A paradigm shift under the Basel Convention on Hazardous Wastes

2016 
The 1989 Basel Convention aims to protect human health and the environment against the negative impacts of hazardous and other wastes. Although a pre-Rio treaty, the Convention is not oblivious to social and economic concerns and contains the necessary provisions to ensure that such considerations are taken into account when achieving its environmental objective. The Basel Convention is based on a life-cycle approach: it sets out obligations pertaining to the generation of wastes and to the management of wastes, including their transboundary movements. Over the years, the parties to the Convention have given concrete meaning to the obligation to ensure the environmentally sound management of wastes. They have also striven to strengthen the treaty’s trade control regime through the adoption, in 1995, of a ban on the export of wastes from developed to developing countries. Less emphasis however was directed to the reduction of waste generation. During the Ninth Meeting of the Conference of the Parties in 2009, a decisive political push by the Indonesian President of the Conference of the Parties, relayed by Switzerland through the Country-Led Initiative, opened the door to overcoming the long-standing political deadlock over the ban. Colombia, in its capacity as host of the Tenth Meeting of the Conference of the Parties held in 2011, complemented the initiative by proposing the adoption of a Declaration on the Prevention, Minimization and Recovery of Hazardous Wastes and Other Wastes.
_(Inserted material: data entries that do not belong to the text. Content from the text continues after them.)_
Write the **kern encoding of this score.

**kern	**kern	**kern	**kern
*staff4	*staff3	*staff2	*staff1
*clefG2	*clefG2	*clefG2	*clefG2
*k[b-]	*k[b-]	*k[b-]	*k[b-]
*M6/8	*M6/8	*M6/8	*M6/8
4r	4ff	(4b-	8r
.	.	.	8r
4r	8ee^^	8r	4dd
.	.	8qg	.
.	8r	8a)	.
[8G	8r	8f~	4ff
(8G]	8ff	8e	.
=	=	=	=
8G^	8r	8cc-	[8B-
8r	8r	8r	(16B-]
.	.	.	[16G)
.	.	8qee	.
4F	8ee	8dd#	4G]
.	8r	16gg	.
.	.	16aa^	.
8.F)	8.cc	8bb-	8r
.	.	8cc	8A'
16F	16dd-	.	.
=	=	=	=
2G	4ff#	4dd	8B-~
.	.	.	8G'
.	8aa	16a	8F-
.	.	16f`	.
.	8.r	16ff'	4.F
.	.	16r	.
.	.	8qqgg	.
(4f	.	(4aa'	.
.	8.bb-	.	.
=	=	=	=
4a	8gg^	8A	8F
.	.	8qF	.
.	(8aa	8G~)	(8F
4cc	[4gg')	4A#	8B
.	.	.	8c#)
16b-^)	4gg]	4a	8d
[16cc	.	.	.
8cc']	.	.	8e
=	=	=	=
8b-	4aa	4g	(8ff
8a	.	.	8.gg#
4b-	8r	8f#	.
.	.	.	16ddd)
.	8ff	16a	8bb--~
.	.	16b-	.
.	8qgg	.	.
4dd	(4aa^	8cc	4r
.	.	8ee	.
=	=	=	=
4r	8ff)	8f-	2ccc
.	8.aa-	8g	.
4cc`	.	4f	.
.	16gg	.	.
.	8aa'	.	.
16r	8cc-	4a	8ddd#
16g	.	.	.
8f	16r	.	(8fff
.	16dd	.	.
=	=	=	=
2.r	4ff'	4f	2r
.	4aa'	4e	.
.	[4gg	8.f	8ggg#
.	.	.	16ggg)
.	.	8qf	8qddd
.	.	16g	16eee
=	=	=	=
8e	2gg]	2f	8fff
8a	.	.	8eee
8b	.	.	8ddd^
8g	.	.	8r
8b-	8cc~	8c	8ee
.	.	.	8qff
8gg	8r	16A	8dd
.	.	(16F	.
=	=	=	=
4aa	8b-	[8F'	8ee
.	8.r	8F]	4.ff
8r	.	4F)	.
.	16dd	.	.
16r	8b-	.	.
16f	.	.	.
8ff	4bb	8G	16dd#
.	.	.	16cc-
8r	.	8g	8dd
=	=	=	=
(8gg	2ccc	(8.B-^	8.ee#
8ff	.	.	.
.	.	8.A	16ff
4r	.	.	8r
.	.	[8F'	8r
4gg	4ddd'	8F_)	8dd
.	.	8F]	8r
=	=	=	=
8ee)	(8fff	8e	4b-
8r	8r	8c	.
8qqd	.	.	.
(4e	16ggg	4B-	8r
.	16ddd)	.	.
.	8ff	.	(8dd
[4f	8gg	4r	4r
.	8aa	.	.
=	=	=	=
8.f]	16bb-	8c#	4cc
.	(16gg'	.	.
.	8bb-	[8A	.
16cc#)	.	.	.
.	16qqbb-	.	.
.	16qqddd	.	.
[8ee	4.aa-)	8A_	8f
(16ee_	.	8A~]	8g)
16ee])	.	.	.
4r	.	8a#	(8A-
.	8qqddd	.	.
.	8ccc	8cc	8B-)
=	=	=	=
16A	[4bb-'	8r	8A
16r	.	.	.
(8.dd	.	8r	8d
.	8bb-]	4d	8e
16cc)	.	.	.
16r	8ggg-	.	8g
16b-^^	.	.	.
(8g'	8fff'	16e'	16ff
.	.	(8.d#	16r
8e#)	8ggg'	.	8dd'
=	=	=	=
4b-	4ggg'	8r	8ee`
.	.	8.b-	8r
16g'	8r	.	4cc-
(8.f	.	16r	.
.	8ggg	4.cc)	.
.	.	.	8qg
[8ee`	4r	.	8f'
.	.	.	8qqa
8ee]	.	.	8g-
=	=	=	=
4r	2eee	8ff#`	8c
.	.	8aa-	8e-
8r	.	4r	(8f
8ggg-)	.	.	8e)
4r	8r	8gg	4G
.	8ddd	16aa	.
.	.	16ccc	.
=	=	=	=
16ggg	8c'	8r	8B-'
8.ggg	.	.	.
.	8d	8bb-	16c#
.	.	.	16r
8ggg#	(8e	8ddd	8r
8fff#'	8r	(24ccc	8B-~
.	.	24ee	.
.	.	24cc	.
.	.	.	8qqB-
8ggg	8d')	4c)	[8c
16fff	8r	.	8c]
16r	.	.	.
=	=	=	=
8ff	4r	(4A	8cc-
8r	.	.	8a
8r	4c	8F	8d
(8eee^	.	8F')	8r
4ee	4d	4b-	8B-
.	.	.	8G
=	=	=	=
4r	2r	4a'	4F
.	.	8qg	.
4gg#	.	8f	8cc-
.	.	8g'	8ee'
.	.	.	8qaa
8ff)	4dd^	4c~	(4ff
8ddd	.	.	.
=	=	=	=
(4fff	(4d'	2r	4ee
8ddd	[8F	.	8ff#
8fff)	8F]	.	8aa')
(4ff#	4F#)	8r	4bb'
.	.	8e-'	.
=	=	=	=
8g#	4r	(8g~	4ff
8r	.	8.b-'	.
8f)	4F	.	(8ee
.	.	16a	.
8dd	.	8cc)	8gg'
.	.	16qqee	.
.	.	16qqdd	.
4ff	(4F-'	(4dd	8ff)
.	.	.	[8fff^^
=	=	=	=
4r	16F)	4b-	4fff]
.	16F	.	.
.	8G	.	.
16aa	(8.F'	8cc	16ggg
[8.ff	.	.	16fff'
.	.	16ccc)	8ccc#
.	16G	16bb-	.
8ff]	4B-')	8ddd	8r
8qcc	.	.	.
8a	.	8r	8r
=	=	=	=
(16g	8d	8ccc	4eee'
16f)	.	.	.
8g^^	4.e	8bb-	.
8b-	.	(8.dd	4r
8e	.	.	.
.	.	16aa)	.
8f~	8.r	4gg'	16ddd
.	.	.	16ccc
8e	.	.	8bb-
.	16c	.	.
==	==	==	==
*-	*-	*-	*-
This combination of efforts led to the historical outcomes of the Tenth Meeting of the Conference of the Parties. The meeting witnessed a paradigm shift in the Basel Convention, including the recognition of the economic potential of the environmentally sound recovery of wastes. In doing so, the parties to the Basel Convention gave concrete meaning to the green economy, a new strategic direction subsequently embraced at the Rio+20 Summit.